Il y a tant de choses, dans cette question cruciale de l'aveuglement ! On pourrait, à la mode du XIXème siècle, composer une
Physiologie de l'aveuglement. Sincère ? Feint ? Complaisant ? Machiavélique ? Inconscient ?
L'aveuglement est à la source même de nos vies, dans ce qu'elles ont de plus intime. Tel, qui n'avait jamais
vu un grave défaut chez un proche l'aperçoit soudain et, désormais, ne voit
plus que ça. C'est tout un passé de regards portés sur cette personne qui s'en trouve entaché d'erreur et, de proche en proche, la qualité même de la relation entretenue jusqu'alors. S'il y a eu amour, le risque est grand de passer à la haine.

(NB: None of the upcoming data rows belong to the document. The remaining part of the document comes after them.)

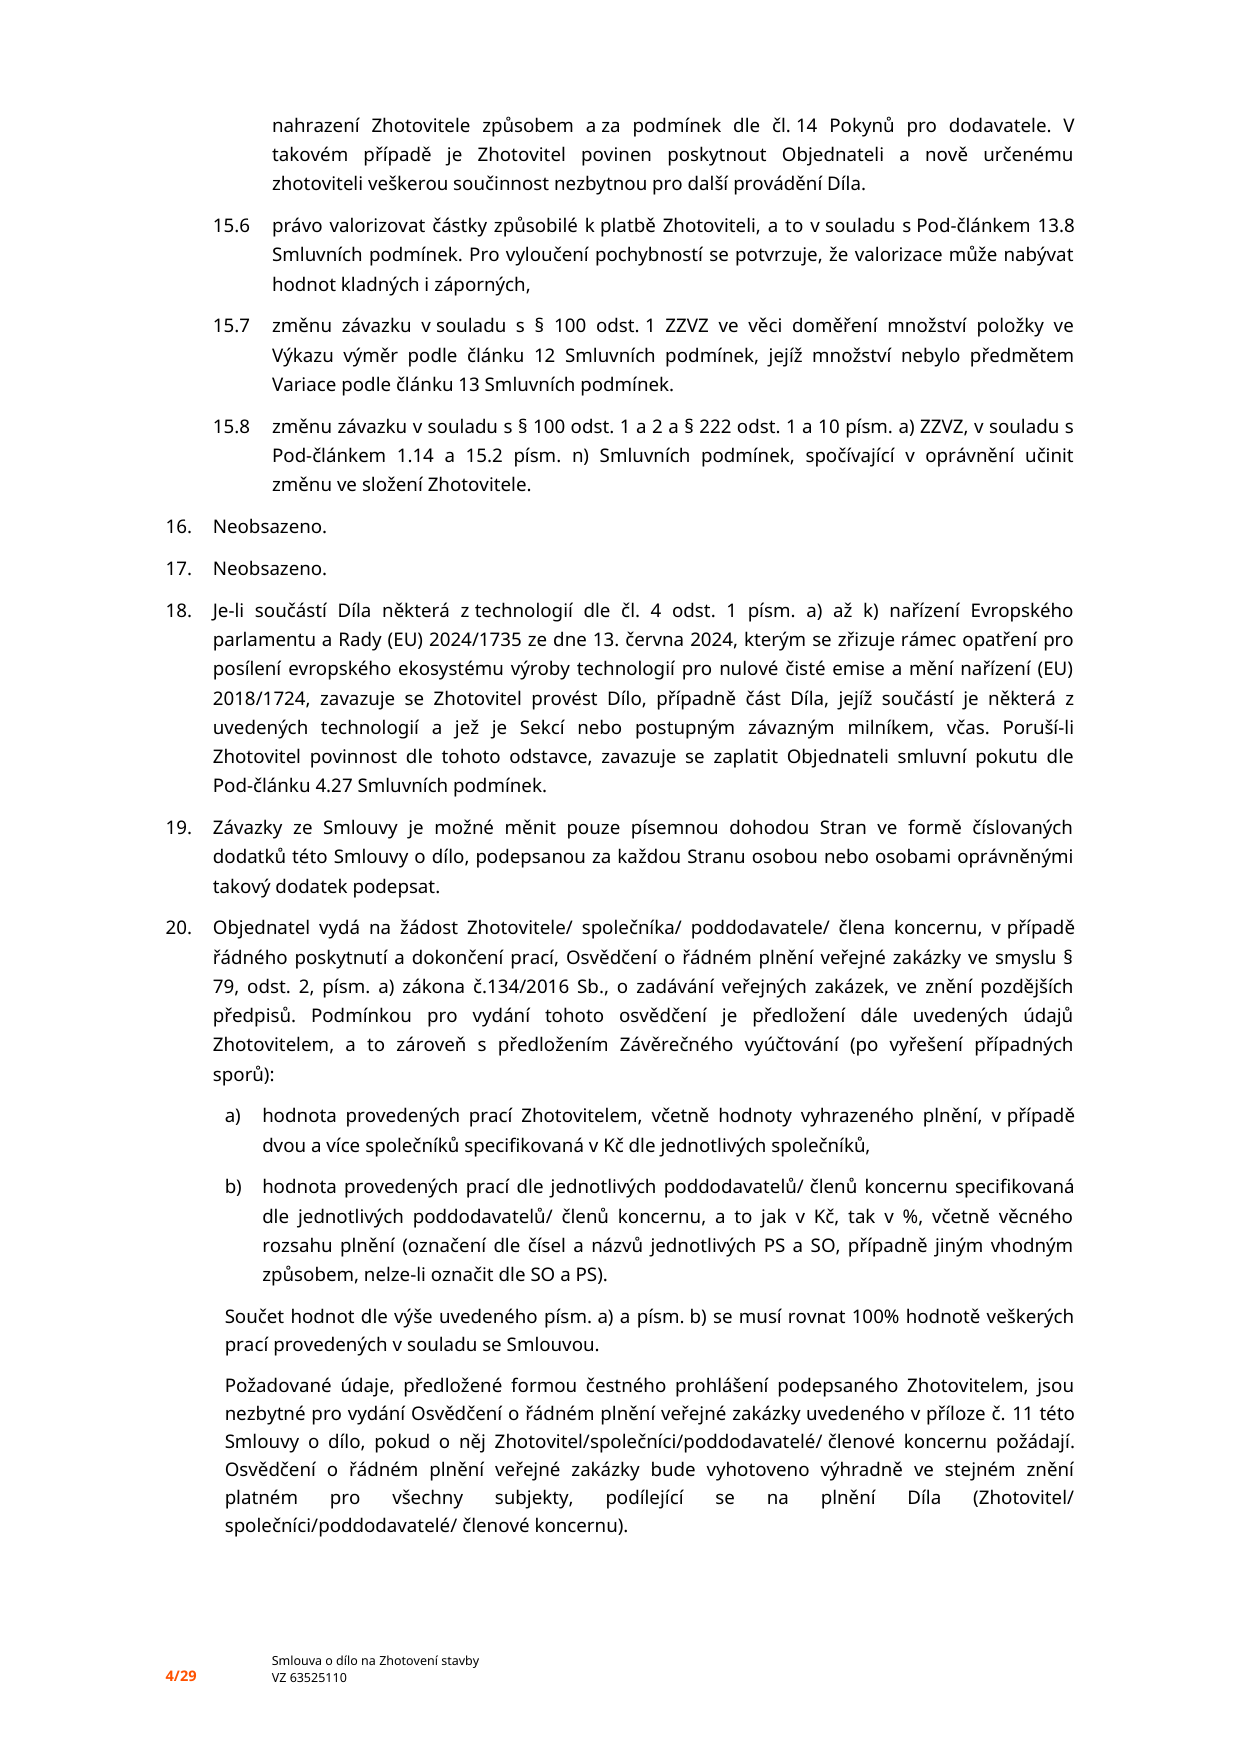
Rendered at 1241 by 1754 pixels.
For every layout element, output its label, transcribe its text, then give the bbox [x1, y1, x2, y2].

text Požadované údaje, předložené formou čestného prohlášení podepsaného Zhotovitelem, jsou nezbytné pro vydání Osvědčení o řádném plnění veřejné zakázky uvedeného v příloze č. 11 této Smlouvy o dílo, pokud o něj Zhotovitel/společníci/poddodavatelé/ členové koncernu požádají. Osvědčení o řádném plnění veřejné zakázky bude vyhotoveno výhradně ve stejném znění platném pro všechny subjekty, podílející se na plnění Díla (Zhotovitel/ společníci/poddodavatelé/ členové koncernu). [224, 1372, 1075, 1538]
text Součet hodnot dle výše uvedeného písm. a) a písm. b) se musí rovnat 100% hodnotě veškerých prací provedených v souladu se Smlouvou. [224, 1303, 1075, 1357]
text hodnota provedených prací Zhotovitelem, včetně hodnoty vyhrazeného plnění, v případě dvou a více společníků specifikovaná v Kč dle jednotlivých společníků, [224, 1103, 1075, 1158]
text právo valorizovat částky způsobilé k platbě Zhotoviteli, a to v souladu s Pod-článkem 13.8 Smluvních podmínek. Pro vyloučení pochybností se potvrzuje, že valorizace může nabývat hodnot kladných i záporných, [213, 212, 1075, 297]
text Závazky ze Smlouvy je možné měnit pouze písemnou dohodou Stran ve formě číslovaných dodatků této Smlouvy o dílo, podepsanou za každou Stranu osobou nebo osobami oprávněnými takový dodatek podepsat. [165, 814, 1075, 898]
text Objednatel vydá na žádost Zhotovitele/ společníka/ poddodavatele/ člena koncernu, v případě řádného poskytnutí a dokončení prací, Osvědčení o řádném plnění veřejné zakázky ve smyslu § 79, odst. 2, písm. a) zákona č.134/2016 Sb., o zadávání veřejných zakázek, ve znění pozdějších předpisů. Podmínkou pro vydání tohoto osvědčení je předložení dále uvedených údajů Zhotovitelem, a to zároveň s předložením Závěrečného vyúčtování (po vyřešení případných sporů): [165, 915, 1075, 1087]
text Neobsazeno. [165, 513, 1075, 539]
text změnu závazku v souladu s § 100 odst. 1 ZZVZ ve věci doměření množství položky ve Výkazu výměr podle článku 12 Smluvních podmínek, jejíž množství nebylo předmětem Variace podle článku 13 Smluvních podmínek. [213, 313, 1075, 397]
text Neobsazeno. [165, 555, 1075, 581]
text Je-li součástí Díla některá z technologií dle čl. 4 odst. 1 písm. a) až k) nařízení Evropského parlamentu a Rady (EU) 2024/1735 ze dne 13. června 2024, kterým se zřizuje rámec opatření pro posílení evropského ekosystému výroby technologií pro nulové čisté emise a mění nařízení (EU) 2018/1724, zavazuje se Zhotovitel provést Dílo, případně část Díla, jejíž součástí je některá z uvedených technologií a jež je Sekcí nebo postupným závazným milníkem, včas. Poruší-li Zhotovitel povinnost dle tohoto odstavce, zavazuje se zaplatit Objednateli smluvní pokutu dle Pod-článku 4.27 Smluvních podmínek. [165, 597, 1075, 798]
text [213, 112, 1075, 196]
text změnu závazku v souladu s § 100 odst. 1 a 2 a § 222 odst. 1 a 10 písm. a) ZZVZ, v souladu s Pod-článkem 1.14 a 15.2 písm. n) Smluvních podmínek, spočívající v oprávnění učinit změnu ve složení Zhotovitele. [213, 413, 1075, 497]
text hodnota provedených prací dle jednotlivých poddodavatelů/ členů koncernu specifikovaná dle jednotlivých poddodavatelů/ členů koncernu, a to jak v Kč, tak v %, včetně věcného rozsahu plnění (označení dle čísel a názvů jednotlivých PS a SO, případně jiným vhodným způsobem, nelze-li označit dle SO a PS). [224, 1174, 1075, 1287]
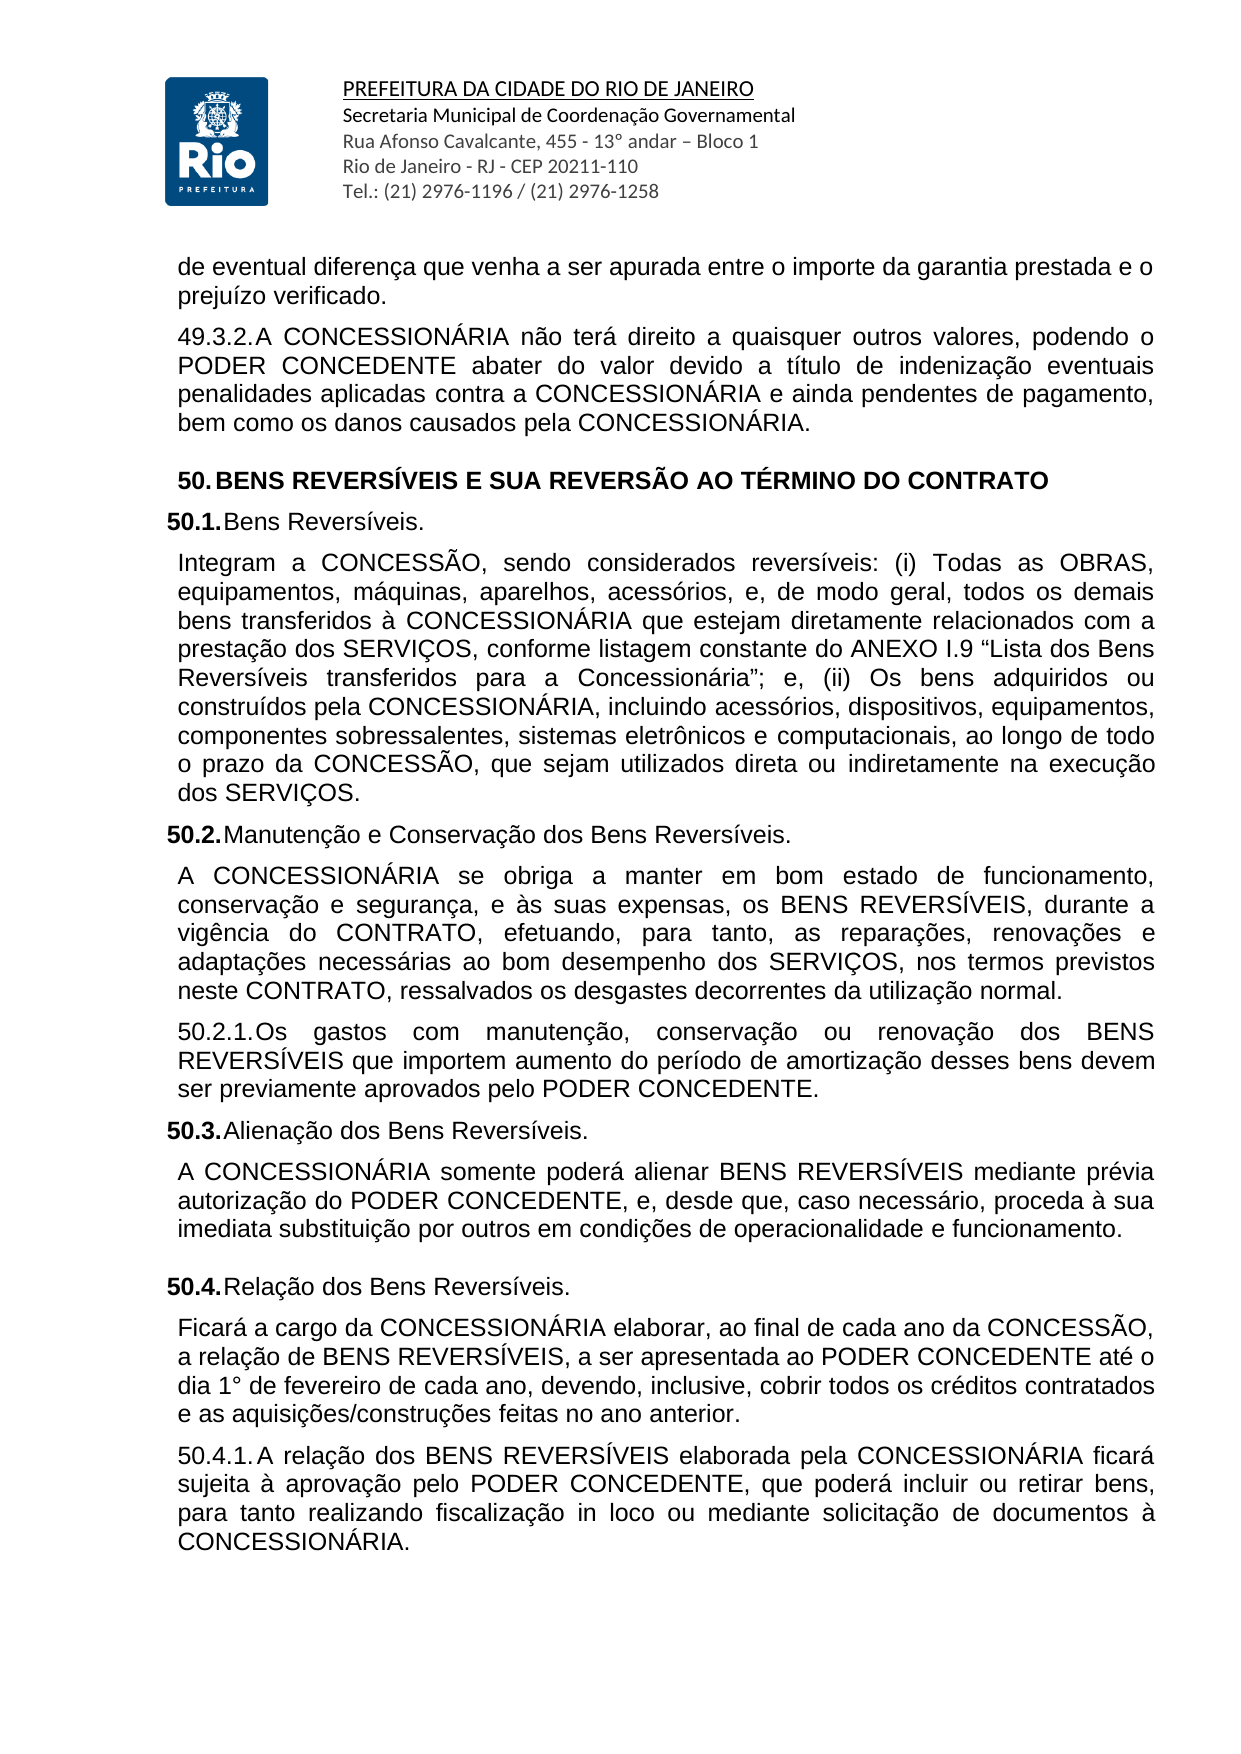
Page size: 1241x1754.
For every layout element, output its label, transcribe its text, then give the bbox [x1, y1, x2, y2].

list Os gastos com manutenção, conservação ou renovação dos BENS REVERSÍVEIS que importem aumento do período de amortização desses bens devem ser previamente aprovados pelo PODER CONCEDENTE. [177, 1017, 1156, 1103]
text Integram a CONCESSÃO, sendo considerados reversíveis: (i) Todas as OBRAS, equipamentos, máquinas, aparelhos, acessórios, e, de modo geral, todos os demais bens transferidos à CONCESSIONÁRIA que estejam diretamente relacionados com a prestação dos SERVIÇOS, conforme listagem constante do ANEXO I.9 “Lista dos Bens Reversíveis transferidos para a Concessionária”; e, (ii) Os bens adquiridos ou construídos pela CONCESSIONÁRIA, incluindo acessórios, dispositivos, equipamentos, componentes sobressalentes, sistemas eletrônicos e computacionais, ao longo de todo o prazo da CONCESSÃO, que sejam utilizados direta ou indiretamente na execução dos SERVIÇOS. [177, 548, 1156, 807]
list A relação dos BENS REVERSÍVEIS elaborada pela CONCESSIONÁRIA ficará sujeita à aprovação pelo PODER CONCEDENTE, que poderá incluir ou retirar bens, para tanto realizando fiscalização in loco ou mediante solicitação de documentos à CONCESSIONÁRIA. [177, 1441, 1156, 1556]
list Relação dos Bens Reversíveis. [167, 1272, 1156, 1301]
list Alienação dos Bens Reversíveis. [167, 1116, 1156, 1144]
picture [165, 77, 269, 206]
text Ficará a cargo da CONCESSIONÁRIA elaborar, ao final de cada ano da CONCESSÃO, a relação de BENS REVERSÍVEIS, a ser apresentada ao PODER CONCEDENTE até o dia 1° de fevereiro de cada ano, devendo, inclusive, cobrir todos os créditos contratados e as aquisições/construções feitas no ano anterior. [177, 1313, 1156, 1428]
text A CONCESSIONÁRIA somente poderá alienar BENS REVERSÍVEIS mediante prévia autorização do PODER CONCEDENTE, e, desde que, caso necessário, proceda à sua imediata substituição por outros em condições de operacionalidade e funcionamento. [177, 1157, 1156, 1243]
subtitle BENS REVERSÍVEIS E SUA REVERSÃO AO TÉRMINO DO CONTRATO [177, 466, 1156, 494]
text de eventual diferença que venha a ser apurada entre o importe da garantia prestada e o prejuízo verificado. [177, 252, 1156, 309]
text A CONCESSIONÁRIA se obriga a manter em bom estado de funcionamento, conservação e segurança, e às suas expensas, os BENS REVERSÍVEIS, durante a vigência do CONTRATO, efetuando, para tanto, as reparações, renovações e adaptações necessárias ao bom desempenho dos SERVIÇOS, nos termos previstos neste CONTRATO, ressalvados os desgastes decorrentes da utilização normal. [177, 861, 1156, 1004]
list A CONCESSIONÁRIA não terá direito a quaisquer outros valores, podendo o PODER CONCEDENTE abater do valor devido a título de indenização eventuais penalidades aplicadas contra a CONCESSIONÁRIA e ainda pendentes de pagamento, bem como os danos causados pela CONCESSIONÁRIA. [177, 322, 1156, 437]
list Bens Reversíveis. [167, 507, 1156, 536]
list Manutenção e Conservação dos Bens Reversíveis. [167, 819, 1156, 848]
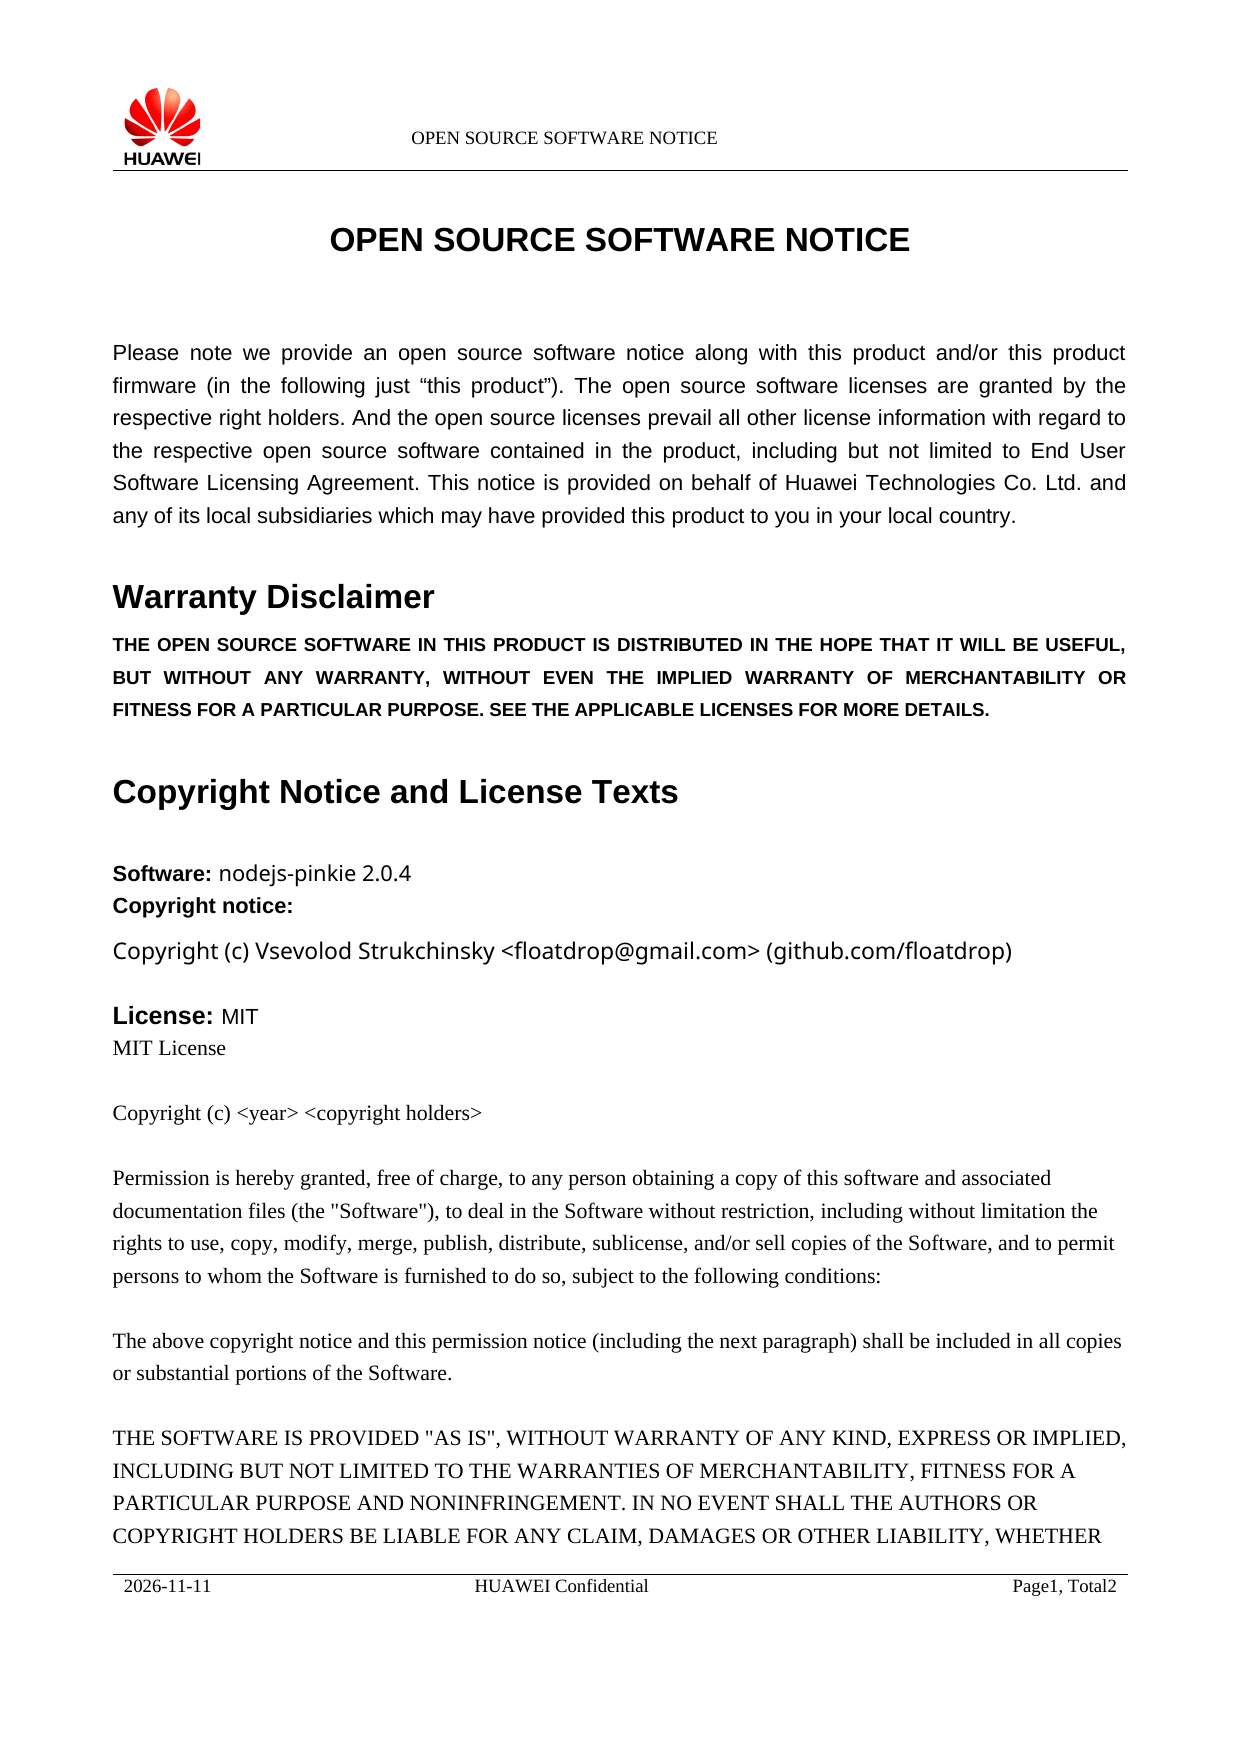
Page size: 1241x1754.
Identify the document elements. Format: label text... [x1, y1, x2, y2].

text Copyright Notice and License Texts [112, 759, 1128, 824]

De même, j'imagine que, pour beaucoup, le simple fait de reconnaître la présence désormais massive et problématique de populations extra-européennes, fait craindre obscurément de ne voir
plus que ça. Il semble que pour nombre d'anti-racistes dogmatiques ou machinaux, il ne soit pas possible de changer de discours, ne fût-ce qu'un peu, parce qu'un tel changement, fût-il minime, pourrait agir sur eux comme la conversion à une religion, c'est-à-dire les entraînerait fatalement dans l'excès de zèle qui caractérise les convertis. Ils préfèrent alors ne pas voir que s'exposer à cette violence.
La mesure et la recherche d'objectivité sont déjà suffisamment difficiles dans le paysage des idées que l'on a toujours eues, mais si l'on change de décor, elles réclament un effort terrible.